Today I am delighted to have children’s author Tami Charles as my guest. Tami and I first met at a NJSCBWI gathering at a local tea shop. She was in the midst of revising her first novel, LIKE VANESSA (Charlesbridge 2018). This summer, again, we organized our own little writers’ retreat and spent a lovely day on my porch (and inside, too ,because it was dreadfully hot) revising our current works-in-progess. Disciplined, smart and funny- she knows her stuff. Take it away, Tami!
So, you wrote a picture book. You received feedback from your critique partners. Your agent has given it her stamp of approval. She submits it to editors and you sit back and wait for the offers pour in. New York Times Bestseller list here you come!
But then, the unthinkable happens…
(Cue horror film music.)
Several months pass, your hair turns grayer, and the rejections start rolling in—nice ones, albeit. The feedback from the editors is pretty much the same, and you just know what you have to do…revise.
Revisions can sometimes be painful, especially when you’ve already revised your manuscript many times over.
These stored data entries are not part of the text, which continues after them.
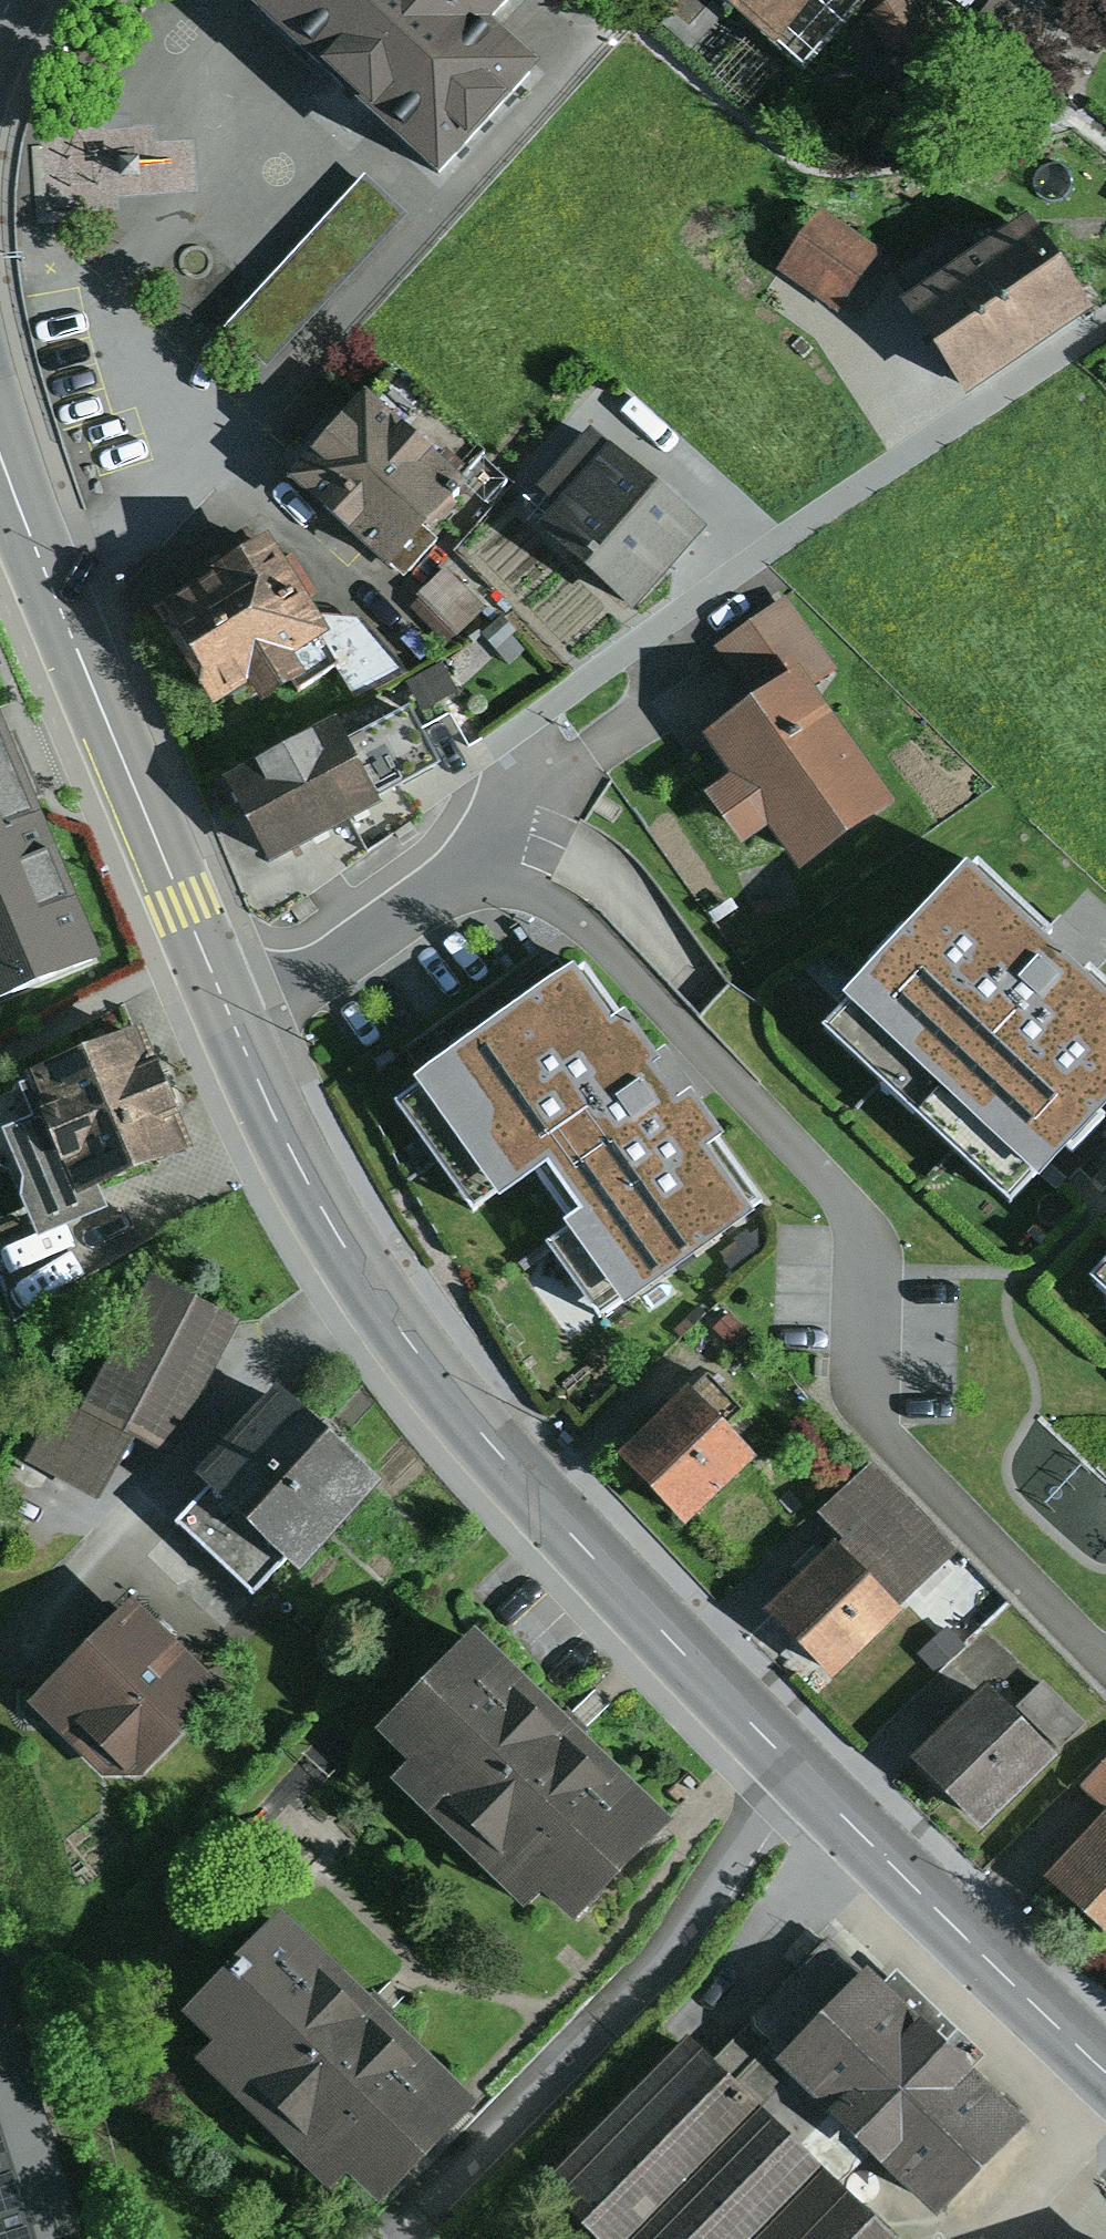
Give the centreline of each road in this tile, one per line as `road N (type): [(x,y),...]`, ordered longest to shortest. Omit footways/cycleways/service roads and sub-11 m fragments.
road 1 (residential): [(227,1010),(476,861),(553,706),(740,556),(1105,321)]
road 2 (primary): [(227,1010),(320,1209),(425,1369),(770,1742)]
road 3 (residential): [(770,1742),(719,1874),(666,1956),(403,2238)]
road 4 (primary): [(0,441),(227,1010)]
road 5 (primary): [(770,1742),(1105,2073)]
But there’s no time for wallowing. It’s time to put a new spin on your story and here’s how to get ‘er done:
Step 1: Take your old manuscript, ball it up, and throw it in the trash. Follow this cathartic moment with a beverage of your choice. (Iced, skinny caramel latte, anyone?)
Step 2: Go back to the trash and take out your manuscript, silly goose! (Then wash your hands, please!)
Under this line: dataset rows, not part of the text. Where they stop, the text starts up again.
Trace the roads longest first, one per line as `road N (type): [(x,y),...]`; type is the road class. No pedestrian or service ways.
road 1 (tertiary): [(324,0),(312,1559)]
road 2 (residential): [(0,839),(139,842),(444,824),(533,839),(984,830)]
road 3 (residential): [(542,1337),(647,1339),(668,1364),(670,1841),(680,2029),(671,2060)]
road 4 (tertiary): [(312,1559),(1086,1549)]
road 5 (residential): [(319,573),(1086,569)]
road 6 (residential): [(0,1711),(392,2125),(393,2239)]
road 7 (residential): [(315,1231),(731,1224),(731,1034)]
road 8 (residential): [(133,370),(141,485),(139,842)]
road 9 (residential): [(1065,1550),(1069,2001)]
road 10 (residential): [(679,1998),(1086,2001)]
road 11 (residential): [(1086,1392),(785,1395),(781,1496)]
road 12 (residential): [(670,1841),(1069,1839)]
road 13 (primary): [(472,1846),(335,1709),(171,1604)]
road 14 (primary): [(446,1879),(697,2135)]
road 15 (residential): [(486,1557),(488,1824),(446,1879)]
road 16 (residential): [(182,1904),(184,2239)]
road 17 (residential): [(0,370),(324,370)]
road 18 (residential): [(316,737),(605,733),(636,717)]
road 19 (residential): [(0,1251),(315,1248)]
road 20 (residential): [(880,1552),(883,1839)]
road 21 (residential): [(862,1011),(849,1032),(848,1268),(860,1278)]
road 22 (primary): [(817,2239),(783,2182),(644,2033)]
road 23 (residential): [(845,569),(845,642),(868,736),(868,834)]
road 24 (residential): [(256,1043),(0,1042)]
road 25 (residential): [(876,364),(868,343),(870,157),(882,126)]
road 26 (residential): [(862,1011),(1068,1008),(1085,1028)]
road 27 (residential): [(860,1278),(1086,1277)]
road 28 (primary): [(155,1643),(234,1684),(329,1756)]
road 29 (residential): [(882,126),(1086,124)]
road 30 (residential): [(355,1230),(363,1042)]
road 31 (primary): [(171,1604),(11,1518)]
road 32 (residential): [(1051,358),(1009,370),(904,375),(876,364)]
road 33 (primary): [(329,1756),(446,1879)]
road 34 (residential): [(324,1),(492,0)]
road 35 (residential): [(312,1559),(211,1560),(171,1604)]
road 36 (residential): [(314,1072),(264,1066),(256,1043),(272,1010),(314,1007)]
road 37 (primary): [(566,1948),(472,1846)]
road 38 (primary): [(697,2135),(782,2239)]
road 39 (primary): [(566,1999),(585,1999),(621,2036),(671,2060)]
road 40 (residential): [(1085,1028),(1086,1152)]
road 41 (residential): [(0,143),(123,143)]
Step 3: Strap on your big kid boots and get ready to freshen up your manuscript. Clearly, it was good enough to be subbed out in the first place. It just needs more work. So here are a few tricks to get the ball rolling:
- Gobble up those mentor texts. Read as many books as possible that fit the theme of your story. Sure, you probably read comp titles when you first wrote your story, but that was a long time ago. There are new books on the shelves waiting to be explored. Read them. Study them.
- Rewrite your story in a different verb tense. Is your original manuscript written in past tense? Try writing it in the present. Or take a risk and write it in future tense. Don’t be afraid to experiment with verb tense until your story feels shiny and new.
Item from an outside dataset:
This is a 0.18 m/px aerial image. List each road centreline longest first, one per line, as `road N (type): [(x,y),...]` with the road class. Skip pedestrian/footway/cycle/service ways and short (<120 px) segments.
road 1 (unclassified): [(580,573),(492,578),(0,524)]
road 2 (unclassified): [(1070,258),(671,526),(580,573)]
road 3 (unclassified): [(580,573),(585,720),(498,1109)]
- Change the point of view. Did you write your story in third person POV? Consider switching to first person. This will give your reader insight into how all the characters are feeling—not just one. You could also try second person POV, which if done right, can be an enjoyable reading experience. There are several books that do this well. Some of my favorites are: “Warning: Do Not Open This Book” by Adam Lehrhaupt and “How to Raise a Dinosaur” by Natasha Wing.
- Rethink your setting. I speak from experience on this one. A few years ago, I shopped around a picture book that had only one setting. Agent feedback was basically the same. Can the characters go somewhere else besides the kitchen, so that the story doesn’t feel stagnant? Challenge accepted. After many revisions (and several lattes), I created additional settings to help move the story along. And guess what? I got an offer! Hooray! Try this tip and thank me later.
Step 4: Submit and MOVE ON! Once you’ve done the necessary revisions, go out on another round of submissions. It may take a while, but trust me, your “yes” is waiting. Use the down time to work on your next manuscript.
Here’s the hard truth: The kidlit universe is a tough industry to crack. Whatever you do, do not give up. You are full of stories and the world needs to hear them. I wish you productivity, creativity, and lots of luck as you revise.
BIO: Recovering teacher. Amateur gardener. Debut author. Tami Charles writes picture books, middle grade, young adult, nonfiction, and enjoys the occasional work-for-hire project. Her middle grade novel, LIKE VANESSA, debuts with Charlesbridge in spring, 2018. She also recently sold two picture books, but can’t spill the beans just yet! For 14 years, Tami served as a public school educator but now writes full time. She is represented by Lara Perkins, of the Andrea Brown Literary Agency and lives in Central New Jersey with her husband, son, and a family of deer who take pleasure in annihilating her garden.